Gözüne vuran ışıklarla beta yatakta kıpraştı, bir kaç saniye sonra da gözlerini açtı. Kendince esneyerek sırtüstü uzandı; bir süre tavanı izledikten sonra gözü duvardaki saate kaydı. Saat 6ya geliyordu, biraz gecikmişti. Hemen yataktan kalkıp hiç bir şeye dokunmadan mutfağa indi, Chase'in işe gitmesine yarım saat kalmıştı ve Olivia uyuyakalmıştı. Masayı kurarken Chase geldi. Olivia hemen savunmaya geçme ihtiyacı hissetti.

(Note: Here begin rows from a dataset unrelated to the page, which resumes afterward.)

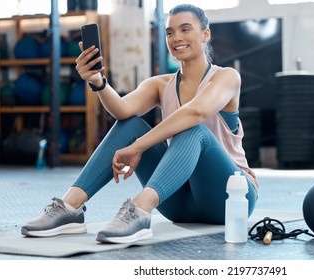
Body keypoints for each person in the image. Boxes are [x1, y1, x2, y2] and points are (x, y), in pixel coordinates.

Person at [21, 4, 259, 244]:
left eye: (185, 29)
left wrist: (138, 147)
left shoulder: (226, 77)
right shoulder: (160, 84)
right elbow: (122, 110)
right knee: (130, 125)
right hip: (178, 203)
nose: (176, 38)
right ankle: (70, 207)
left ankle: (139, 210)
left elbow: (196, 112)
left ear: (205, 34)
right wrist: (98, 81)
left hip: (230, 197)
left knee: (192, 130)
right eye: (169, 32)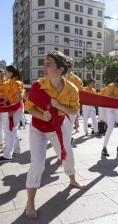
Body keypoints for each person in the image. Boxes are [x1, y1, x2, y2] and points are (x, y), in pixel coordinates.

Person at [25, 50, 85, 219]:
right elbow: (28, 108)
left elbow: (74, 110)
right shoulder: (38, 86)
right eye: (44, 64)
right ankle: (30, 202)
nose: (44, 68)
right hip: (37, 128)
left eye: (48, 64)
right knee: (37, 163)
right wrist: (42, 115)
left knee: (67, 155)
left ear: (60, 69)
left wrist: (60, 106)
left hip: (56, 128)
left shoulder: (72, 89)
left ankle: (72, 179)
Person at [0, 66, 23, 162]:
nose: (4, 74)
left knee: (9, 131)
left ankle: (7, 155)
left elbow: (19, 98)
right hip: (14, 107)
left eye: (5, 72)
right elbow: (13, 97)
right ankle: (16, 150)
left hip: (15, 108)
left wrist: (14, 109)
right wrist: (7, 99)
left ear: (11, 73)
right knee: (13, 130)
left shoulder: (15, 82)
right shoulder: (12, 82)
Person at [64, 57, 83, 143]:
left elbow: (80, 94)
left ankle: (64, 153)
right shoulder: (56, 78)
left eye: (68, 65)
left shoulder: (76, 80)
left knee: (67, 130)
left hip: (70, 108)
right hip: (58, 107)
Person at [0, 68, 9, 150]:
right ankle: (1, 143)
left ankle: (8, 145)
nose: (0, 77)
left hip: (6, 107)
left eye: (2, 75)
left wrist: (8, 98)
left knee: (7, 126)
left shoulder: (8, 83)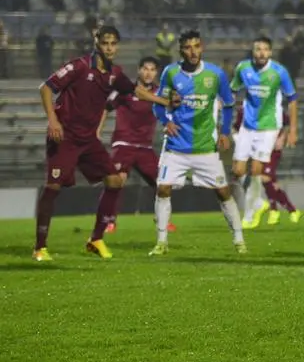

"Günaydın- uyuyakalmışım çok özür dileri-
Chase, kızın lafını öperek kesmişti. Saçlarını okşarken hafifçe dudağını öpüyordu.
"Günaydın.."
Olivia, kendisinden ayrılan oğlana bir süre şaşkınca baktı, Chase, masaya otururken bunu fark eder etmez gerildi.
"Hatırlamıyorum demiyceksin heralde?"
Ama... Bildiğim bir şey varsa oda yolun bundan sonrasına seninle devam etmek istiyorum."
Doğru ya.. Dün gece sevgili(?) olmuşlardı. Olivia tam olarak anlamamıştı çünkü kendisi bu cümleyi bir soru olarak algılamamıştı-ya da algılamak istememişti.- ve bu konuşmadan sonra tek yaptığı şey Chase'in kolunun altına girip göğsüne yaslanmaktı. Olivia bunları hatırlayınca kızardığına emindi ama yapacak bir şey yoktu. Kendisine otururken konuştu.
"Sarhoş değildim."
"Biliyorum."
Olivia bir süre imalı bir şekilde oğlana baktı ama o, hiç oralı değildi.
"Bugün erken gelirim."Olivia başını sallamakla yetindi. Yemek boyunca kimse konuşmamıştı; sonrasında ise Chase kalkmış, giderken de Olivia'yı kafasından hafifçe öpmüştü. Olivia o gittikten sonra seslice bir of çekip kafasını masaya koyup düşünmeye başladı. Ne kadar zaman geçti bilmiyordu ama yukarıdan gelen telefon sesi ile toparlandı. Olivia hemen masadan kalkıp yukarı koştu. Chase'in çalışma odasına girip telefonu aldı.
"..Alo?"
"Alo! Olivia, günaydın ortak; nasılsın, uyandırmadım değil mi?"
Olivia sesin sahibi tanıdıktan sonra içinde telefonu kapatmakla ilgili bir ton dürtü ile savaşırken derin bir nefes aldı.
"Merhaba.. Bay Winnie, iyiyim siz nasılsınız? Uyandırmadınız çok oldu uyanalı."
"Aaaah şu bayı bayanı kaldır artık biz çok yakın arkadaşız. Uyandığını tahmin ettiğim için aradım zaten, Chase erken çıkar değil mi."
"Şey.. evet."
"Marie gel buraya gitmiş Chase- Ah.. Olivia dün nasıldı?"
Olivia yüzün ekşitti ve tam şuan telefonu kapatmak istedi.
"Ah şey... İyiydi."
"Eee?"
"Ne?"
"Neler oldu yani anlatsana biraz."
"Ya- bir şey olmadı.. gidip yemek yedik. Arkadaşça-
Olivia bunları derlen masanın üstünde bir kağıt fark etti, üzerinde resmi vardı. Gözleri kısık onu okumaya çalışırken karşı tarafta Winnie konuşuyordu.